▶ Text segment:
______

A subgaleal hematoma (SGH) is a collection of blood that accumulates in the space directly beneath the scalp’s main fibrous layer. While frequently discussed in newborns following complicated deliveries, its occurrence in adults is relatively uncommon. When it appears in an adult, it is typically the result of a significant traumatic event or a specific medical procedure. SGH is characterized by the potential for substantial blood loss, requiring prompt medical evaluation.
Anatomy and Definition of the Hematoma
The scalp consists of five distinct layers. The key layer involved in SGH is the fourth layer, the loose areolar connective tissue, which lies between the galea aponeurotica and the periosteum covering the skull. This area, known as the subgaleal space, is a “potential space” that is only loosely held together.

______

Saved entries:

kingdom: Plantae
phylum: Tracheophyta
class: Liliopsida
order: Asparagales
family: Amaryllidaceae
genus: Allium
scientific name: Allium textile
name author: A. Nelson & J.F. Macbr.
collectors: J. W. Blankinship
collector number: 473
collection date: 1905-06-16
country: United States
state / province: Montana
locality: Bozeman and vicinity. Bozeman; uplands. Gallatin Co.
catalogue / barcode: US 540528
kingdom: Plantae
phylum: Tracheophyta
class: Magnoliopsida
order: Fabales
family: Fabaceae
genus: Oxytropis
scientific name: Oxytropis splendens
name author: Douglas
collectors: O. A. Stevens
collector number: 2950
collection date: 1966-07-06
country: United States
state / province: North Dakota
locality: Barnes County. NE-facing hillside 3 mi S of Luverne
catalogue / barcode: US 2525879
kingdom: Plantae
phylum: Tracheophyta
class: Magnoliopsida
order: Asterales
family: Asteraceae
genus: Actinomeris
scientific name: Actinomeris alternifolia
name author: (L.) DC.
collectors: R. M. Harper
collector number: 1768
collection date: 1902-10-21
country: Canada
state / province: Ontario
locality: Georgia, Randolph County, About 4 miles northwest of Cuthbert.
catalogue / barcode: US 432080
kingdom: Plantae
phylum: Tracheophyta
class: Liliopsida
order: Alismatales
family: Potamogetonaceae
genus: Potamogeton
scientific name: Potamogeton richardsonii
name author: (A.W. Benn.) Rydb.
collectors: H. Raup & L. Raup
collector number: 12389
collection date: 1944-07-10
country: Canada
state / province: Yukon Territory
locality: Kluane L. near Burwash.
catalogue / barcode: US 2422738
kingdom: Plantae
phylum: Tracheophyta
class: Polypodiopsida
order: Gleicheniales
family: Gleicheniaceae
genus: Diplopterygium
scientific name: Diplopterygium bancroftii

______

▶ What you need to do:
1 – Print the passage on subgaleal hematoma word for word, starting with "A subgaleal hematoma" and going on through "loosely held together.".
2 – In the passage on subgaleal hematoma, which scalp layer is identified as the key layer involved in SGH?

▶ Task-by-task results:
1 –
A subgaleal hematoma (SGH) is a collection of blood that accumulates in the space directly beneath the scalp’s main fibrous layer. While frequently discussed in newborns following complicated deliveries, its occurrence in adults is relatively uncommon. When it appears in an adult, it is typically the result of a significant traumatic event or a specific medical procedure. SGH is characterized by the potential for substantial blood loss, requiring prompt medical evaluation.
Anatomy and Definition of the Hematoma
The scalp consists of five distinct layers. The key layer involved in SGH is the fourth layer, the loose areolar connective tissue, which lies between the galea aponeurotica and the periosteum covering the skull. This area, known as the subgaleal space, is a “potential space” that is only loosely held together.

2 – The fourth layer, the loose areolar connective tissue, which lies between the galea aponeurotica and the periosteum covering the skull.